## Requirement
In the listing below, a line holding "[290,113,340,127] subjects. ->" and a line holding "[847,378,875,389] title. ->" mark the range. Retype both exactly, with all lines between them.

## Exercise data
☆ ☆ ☆ ☆ ☆

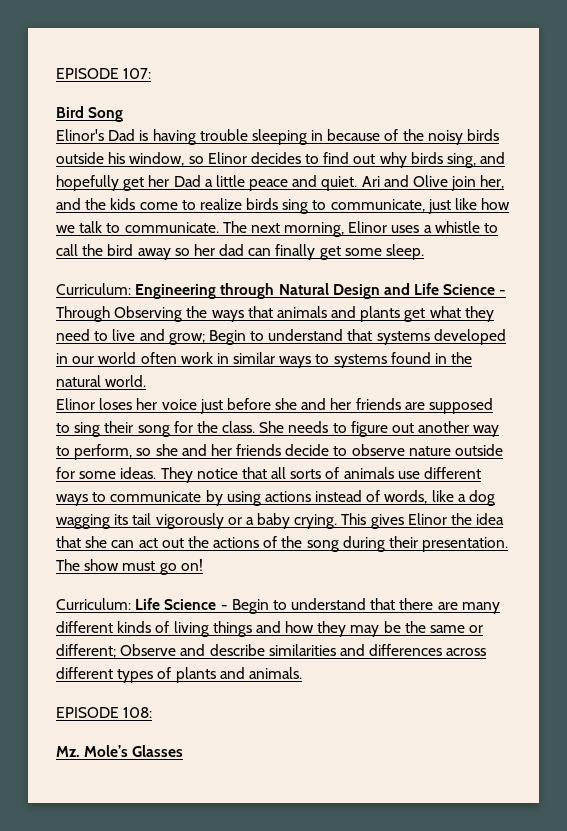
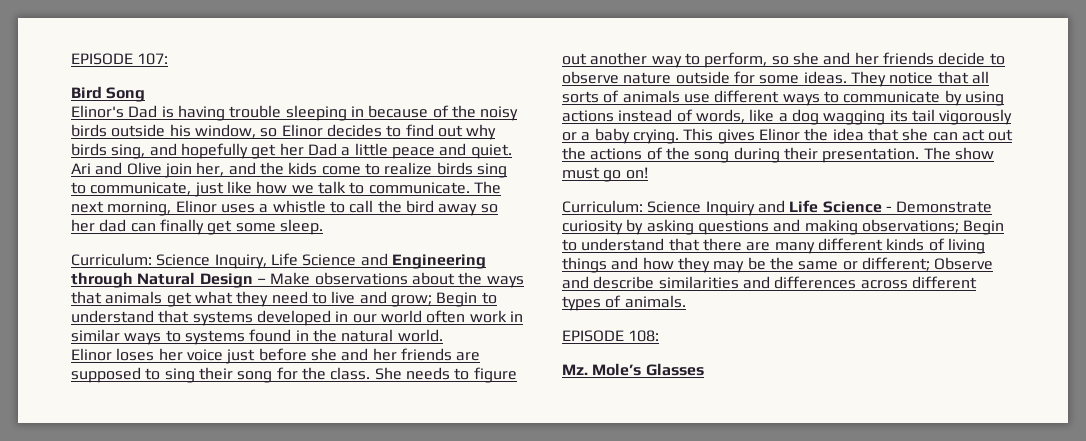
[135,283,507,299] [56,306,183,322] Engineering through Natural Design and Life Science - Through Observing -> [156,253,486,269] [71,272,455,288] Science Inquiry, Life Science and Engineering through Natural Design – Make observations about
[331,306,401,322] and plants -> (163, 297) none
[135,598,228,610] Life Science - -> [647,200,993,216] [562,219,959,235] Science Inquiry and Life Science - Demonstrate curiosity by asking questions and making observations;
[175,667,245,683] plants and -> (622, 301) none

☆ ☆ ☆ ☆ ☆

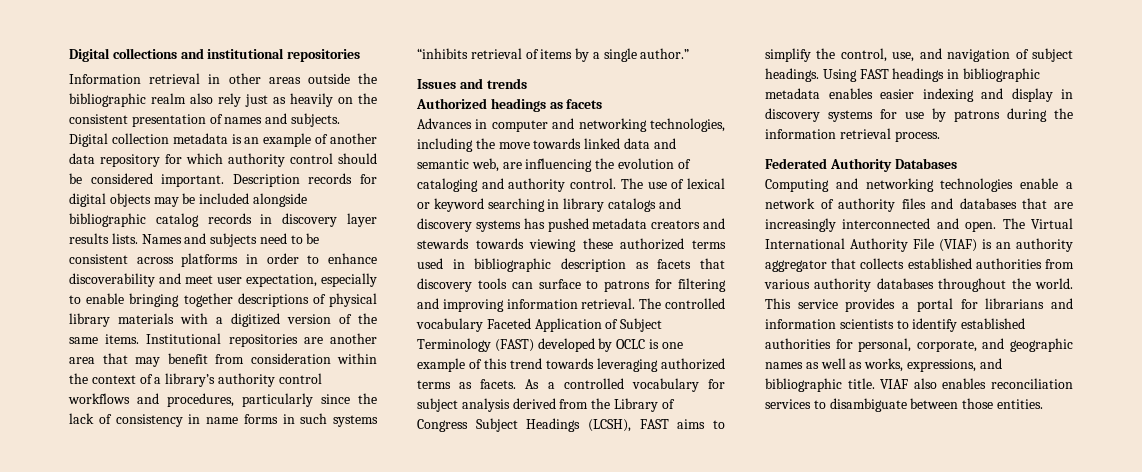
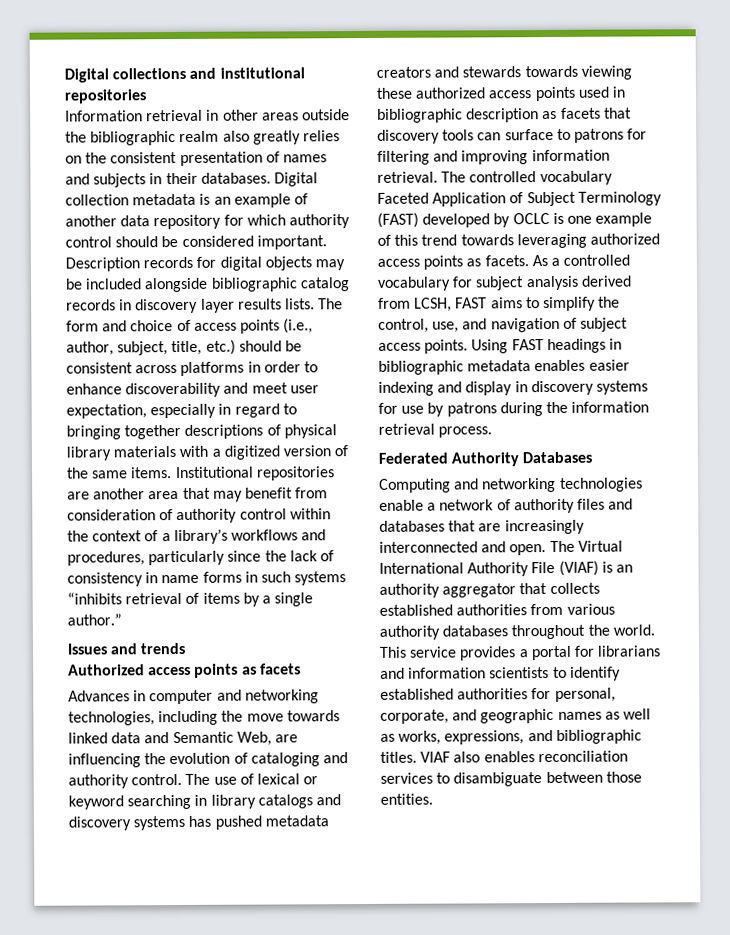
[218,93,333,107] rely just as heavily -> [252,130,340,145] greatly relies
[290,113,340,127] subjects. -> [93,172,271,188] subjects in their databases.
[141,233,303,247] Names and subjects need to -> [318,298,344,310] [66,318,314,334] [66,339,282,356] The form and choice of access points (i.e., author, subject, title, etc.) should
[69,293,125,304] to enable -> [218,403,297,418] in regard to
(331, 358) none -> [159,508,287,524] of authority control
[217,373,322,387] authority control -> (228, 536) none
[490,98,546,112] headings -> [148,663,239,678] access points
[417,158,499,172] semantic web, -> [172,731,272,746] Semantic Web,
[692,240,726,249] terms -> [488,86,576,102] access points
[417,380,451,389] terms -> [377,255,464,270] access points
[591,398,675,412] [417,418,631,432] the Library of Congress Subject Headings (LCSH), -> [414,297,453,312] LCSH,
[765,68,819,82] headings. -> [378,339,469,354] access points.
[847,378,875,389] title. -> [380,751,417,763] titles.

☆ ☆ ☆ ☆ ☆

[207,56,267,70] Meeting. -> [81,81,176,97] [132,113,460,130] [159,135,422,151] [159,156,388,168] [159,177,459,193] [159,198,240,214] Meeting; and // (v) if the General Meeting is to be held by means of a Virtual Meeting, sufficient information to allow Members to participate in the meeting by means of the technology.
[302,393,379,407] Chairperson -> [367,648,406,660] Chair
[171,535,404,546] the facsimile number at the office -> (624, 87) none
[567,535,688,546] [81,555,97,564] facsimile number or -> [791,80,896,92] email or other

☆ ☆ ☆ ☆ ☆

## Task output
[290,113,340,127] subjects. -> [93,172,271,188] subjects in their databases.
[141,233,303,247] Names and subjects need to -> [318,298,344,310] [66,318,314,334] [66,339,282,356] The form and choice of access points (i.e., author, subject, title, etc.) should
[69,293,125,304] to enable -> [218,403,297,418] in regard to
(331, 358) none -> [159,508,287,524] of authority control
[217,373,322,387] authority control -> (228, 536) none
[490,98,546,112] headings -> [148,663,239,678] access points
[417,158,499,172] semantic web, -> [172,731,272,746] Semantic Web,
[692,240,726,249] terms -> [488,86,576,102] access points
[417,380,451,389] terms -> [377,255,464,270] access points
[591,398,675,412] [417,418,631,432] the Library of Congress Subject Headings (LCSH), -> [414,297,453,312] LCSH,
[765,68,819,82] headings. -> [378,339,469,354] access points.
[847,378,875,389] title. -> [380,751,417,763] titles.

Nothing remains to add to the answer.